Using OpenMaya you can get the object-space bounding box of a MFnDagNode.
PyMel exposes that function, which might be the easiest way to get it. 
something like this (untested!)
import pymel.core as pm

obj = cmds.ls(sl=True)[0]
pymelObj = pm.PyNode(obj) # Alternatively you could just do pymelObj = 
pm.selected()[0]
bb = pymelObj.boundingBox()
sizeX = bb.width()
sizeY = bb.height()
sizeZ = bb.depth()




On Wednesday, 5 December 2018 04:47:03 UTC+11, James Kim wrote:
>
> I tried using xform before but it still gives me the same problem where 
> rotating the object gives me different values. Perhaps there is another way 
> of getting the size of an object? I want something like the tool you get 
> when you press ctrl+t which shows the size of any selected object.
>
> On Tuesday, December 4, 2018 at 12:45:16 AM UTC-8, Michael Boon wrote:
>>
>> (Marcus: I thought axis-aligned bounding box specifically meant 
>> world-space axis aligned.  AABBs are used for culling so all AABBs need to 
>> be in the same space.)
>>
>> The xform command has switches that should do what you want:
>> *-boundingBox*(*-bb*) 
>> [image: query]
>>
>> Returns the bounding box of an object. The values returned are in the 
>> following order: xmin ymin zmin xmax ymax zmax.
>> *-objectSpace*(*-os*) 
>> [image: create][image: query]
>>
>> treat values as object-space transformation values (only works for 
>> pivots, translations, rotation, rotation axis, matrix, and bounding box 
>> flags)
>>
>> Also note, sizeX = xmax-xmin, regardless of whether one or both is > 0, 
>> so you probably don't need all that code in your example.
>>
>> On Tuesday, 4 December 2018 17:40:56 UTC+11, Marcus Ottosson wrote:
>>>
>>> I think what you're looking for is called Axis-Aligned Bounding Box. In 
>>> the simple case, if you have a single object you'd like to know the 
>>> bounding box for, you could build a transformation matrix out of those 
>>> coordinates, and multiply that with the transform of your object. That 
>>> would give you a new transformation matrix, aligned to that object. However 
>>> that would stop working once you move vertices around or when there is more 
>>> than one object involved.
>>>
>>> On Mon, 3 Dec 2018 at 23:38, James Kim <[email protected]> wrote:
>>>
>>>> I'm trying to get the size of any object using the bounding box
>>>>
>>>> def getSizes(self):
>>>>
>>>>     objSize = cmds.ls(sl = True)
>>>>
>>>>
>>>>
>>>>     #get the bounding box of x,y,z
>>>>     sizeMinX = cmds.getAttr(objSize[0] + '.boundingBoxMinX')

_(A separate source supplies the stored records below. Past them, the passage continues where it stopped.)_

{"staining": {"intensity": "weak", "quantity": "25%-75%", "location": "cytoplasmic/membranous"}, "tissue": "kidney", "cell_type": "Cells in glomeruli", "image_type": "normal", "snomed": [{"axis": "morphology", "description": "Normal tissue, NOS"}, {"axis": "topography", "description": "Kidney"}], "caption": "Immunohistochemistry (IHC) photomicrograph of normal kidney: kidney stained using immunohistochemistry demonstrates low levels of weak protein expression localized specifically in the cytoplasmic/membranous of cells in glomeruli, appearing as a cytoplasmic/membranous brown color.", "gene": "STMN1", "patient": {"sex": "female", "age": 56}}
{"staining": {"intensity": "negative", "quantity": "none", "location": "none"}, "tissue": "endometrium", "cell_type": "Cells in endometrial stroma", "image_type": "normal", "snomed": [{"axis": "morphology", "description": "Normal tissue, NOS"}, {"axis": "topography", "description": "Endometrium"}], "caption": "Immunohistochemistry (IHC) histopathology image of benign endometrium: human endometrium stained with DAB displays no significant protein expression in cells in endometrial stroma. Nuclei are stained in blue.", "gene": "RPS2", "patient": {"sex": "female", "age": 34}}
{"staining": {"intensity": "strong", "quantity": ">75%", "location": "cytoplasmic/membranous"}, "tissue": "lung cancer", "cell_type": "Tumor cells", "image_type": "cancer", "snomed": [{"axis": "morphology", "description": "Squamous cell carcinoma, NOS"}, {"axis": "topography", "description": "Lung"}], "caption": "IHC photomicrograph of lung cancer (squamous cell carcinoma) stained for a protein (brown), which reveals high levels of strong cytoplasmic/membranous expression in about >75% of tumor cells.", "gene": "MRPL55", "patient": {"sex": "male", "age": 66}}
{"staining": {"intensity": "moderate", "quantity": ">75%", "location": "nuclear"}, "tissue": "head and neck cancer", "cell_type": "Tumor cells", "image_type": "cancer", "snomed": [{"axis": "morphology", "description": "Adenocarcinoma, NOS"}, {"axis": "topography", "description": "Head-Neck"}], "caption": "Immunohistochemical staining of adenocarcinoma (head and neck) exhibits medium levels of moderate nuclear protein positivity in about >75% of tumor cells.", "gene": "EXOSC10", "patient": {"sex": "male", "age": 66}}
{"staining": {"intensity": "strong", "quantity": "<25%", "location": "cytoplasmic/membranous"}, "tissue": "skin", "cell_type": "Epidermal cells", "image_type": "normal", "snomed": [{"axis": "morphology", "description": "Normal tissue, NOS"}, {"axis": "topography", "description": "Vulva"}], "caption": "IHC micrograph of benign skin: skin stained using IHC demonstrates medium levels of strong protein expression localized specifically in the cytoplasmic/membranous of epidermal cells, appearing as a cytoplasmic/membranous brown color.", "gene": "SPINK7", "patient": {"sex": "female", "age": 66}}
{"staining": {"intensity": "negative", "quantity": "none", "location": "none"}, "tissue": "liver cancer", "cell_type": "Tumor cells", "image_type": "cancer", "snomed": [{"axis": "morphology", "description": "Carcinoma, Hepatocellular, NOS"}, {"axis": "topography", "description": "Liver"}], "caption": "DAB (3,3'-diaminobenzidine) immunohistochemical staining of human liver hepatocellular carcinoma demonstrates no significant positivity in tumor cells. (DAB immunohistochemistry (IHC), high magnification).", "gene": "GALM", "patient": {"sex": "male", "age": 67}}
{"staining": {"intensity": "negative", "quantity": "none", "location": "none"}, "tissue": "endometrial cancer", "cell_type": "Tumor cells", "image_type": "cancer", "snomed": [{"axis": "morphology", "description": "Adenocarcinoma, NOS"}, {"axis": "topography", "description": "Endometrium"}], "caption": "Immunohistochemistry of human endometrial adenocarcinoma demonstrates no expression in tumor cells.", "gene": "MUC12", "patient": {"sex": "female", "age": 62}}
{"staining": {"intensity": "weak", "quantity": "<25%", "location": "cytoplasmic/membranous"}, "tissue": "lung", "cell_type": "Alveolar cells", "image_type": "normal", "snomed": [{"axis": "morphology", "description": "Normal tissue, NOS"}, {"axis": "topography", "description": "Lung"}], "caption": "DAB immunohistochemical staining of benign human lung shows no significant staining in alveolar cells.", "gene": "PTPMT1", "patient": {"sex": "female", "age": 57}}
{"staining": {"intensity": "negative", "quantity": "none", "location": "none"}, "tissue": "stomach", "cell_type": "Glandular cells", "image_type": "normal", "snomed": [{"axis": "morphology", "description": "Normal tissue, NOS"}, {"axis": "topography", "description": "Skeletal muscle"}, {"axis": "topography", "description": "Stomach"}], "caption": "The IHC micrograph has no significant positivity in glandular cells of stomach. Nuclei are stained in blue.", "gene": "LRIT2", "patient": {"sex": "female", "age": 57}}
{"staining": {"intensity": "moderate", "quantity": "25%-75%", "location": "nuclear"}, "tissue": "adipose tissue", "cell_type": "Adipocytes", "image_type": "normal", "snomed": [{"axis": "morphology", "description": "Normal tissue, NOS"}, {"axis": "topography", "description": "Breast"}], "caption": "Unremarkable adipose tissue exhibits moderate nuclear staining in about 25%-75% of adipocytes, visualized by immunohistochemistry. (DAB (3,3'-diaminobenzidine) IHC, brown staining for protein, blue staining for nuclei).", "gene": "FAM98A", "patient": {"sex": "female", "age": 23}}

>>>>     sizeMaxX = cmds.getAttr(objSize[0] + '.boundingBoxMaxX')
>>>>     sizeMinY = cmds.getAttr(objSize[0] + '.boundingBoxMinY')
>>>>     sizeMaxY = cmds.getAttr(objSize[0] + '.boundingBoxMaxY')
>>>>     sizeMinZ = cmds.getAttr(objSize[0] + '.boundingBoxMinZ')
>>>>     sizeMaxZ = cmds.getAttr(objSize[0] + '.boundingBoxMaxZ')
>>>>
>>>>     #get the sizes
>>>>     if (sizeMinX < 0 and sizeMaxX > 0) or (sizeMaxX < 0 and sizeMinX > 0):
>>>>         sizeX = abs(sizeMinX) + abs(sizeMaxX)
>>>>     else:
>>>>         sizeX = abs(sizeMaxX) - abs(sizeMinX)
>>>>
>>>>
>>>>     if (sizeMinY < 0 and sizeMaxY > 0) or (sizeMaxY < 0 and sizeMinY > 0):
>>>>         sizeY = abs(sizeMinY) + abs(sizeMaxY)
>>>>     else:
>>>>         sizeY = abs(sizeMaxY) - abs(sizeMinY)
>>>>
>>>>
>>>>     if (sizeMinZ < 0 and sizeMaxZ > 0) or (sizeMaxZ < 0 and sizeMinZ > 0):
>>>>         sizeZ = abs(sizeMinZ) + abs(sizeMaxZ)
>>>>     else:
>>>>         sizeZ = abs(sizeMaxZ) - abs(sizeMinZ)
>>>>
>>>>
>>>> This works fine when the object is perpendicular to the x,y, or z axis
>>>> however when i rotate the object it gives me different sizes. for 
>>>> example if i have a cube(10,10,10) it will return these values normally 
>>>> but 
>>>> when i rotate the object it will give me different values.
>>>> Is there a way to get the bounding box of the object not in world space?